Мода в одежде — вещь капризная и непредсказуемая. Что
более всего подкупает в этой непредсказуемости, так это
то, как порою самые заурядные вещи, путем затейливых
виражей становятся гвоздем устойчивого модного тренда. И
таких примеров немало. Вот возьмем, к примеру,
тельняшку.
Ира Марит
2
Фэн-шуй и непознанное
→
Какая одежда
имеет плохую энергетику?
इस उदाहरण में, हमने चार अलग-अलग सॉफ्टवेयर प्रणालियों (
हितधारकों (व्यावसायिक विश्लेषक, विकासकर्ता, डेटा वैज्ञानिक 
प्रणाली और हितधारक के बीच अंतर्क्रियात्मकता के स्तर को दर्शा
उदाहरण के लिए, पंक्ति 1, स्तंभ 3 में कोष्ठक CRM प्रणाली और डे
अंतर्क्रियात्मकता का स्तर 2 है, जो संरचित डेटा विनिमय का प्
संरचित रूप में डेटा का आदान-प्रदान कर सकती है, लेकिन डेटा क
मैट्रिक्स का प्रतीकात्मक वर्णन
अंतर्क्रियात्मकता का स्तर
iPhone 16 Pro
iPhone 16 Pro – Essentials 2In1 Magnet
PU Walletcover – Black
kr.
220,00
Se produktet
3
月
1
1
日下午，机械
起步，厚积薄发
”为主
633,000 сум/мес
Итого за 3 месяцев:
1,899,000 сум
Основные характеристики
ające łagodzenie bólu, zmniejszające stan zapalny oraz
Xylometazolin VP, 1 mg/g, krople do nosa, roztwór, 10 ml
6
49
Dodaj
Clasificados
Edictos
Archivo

* * * * * * * * *

The final stretch of the listing, from the line containing "अंतर्क्रियात्मकता का स्तर 2" through its last line, both included, is to be output exactly and by itself.

*EXERCISE SOLUTION*.
अंतर्क्रियात्मकता का स्तर 2 है, जो संरचित डेटा विनिमय का प्
संरचित रूप में डेटा का आदान-प्रदान कर सकती है, लेकिन डेटा क
मैट्रिक्स का प्रतीकात्मक वर्णन
अंतर्क्रियात्मकता का स्तर
iPhone 16 Pro
iPhone 16 Pro – Essentials 2In1 Magnet
PU Walletcover – Black
kr.
220,00
Se produktet
3
月
1
1
日下午，机械
起步，厚积薄发
”为主
633,000 сум/мес
Итого за 3 месяцев:
1,899,000 сум
Основные характеристики
ające łagodzenie bólu, zmniejszające stan zapalny oraz
Xylometazolin VP, 1 mg/g, krople do nosa, roztwór, 10 ml
6
49
Dodaj
Clasificados
Edictos
Archivo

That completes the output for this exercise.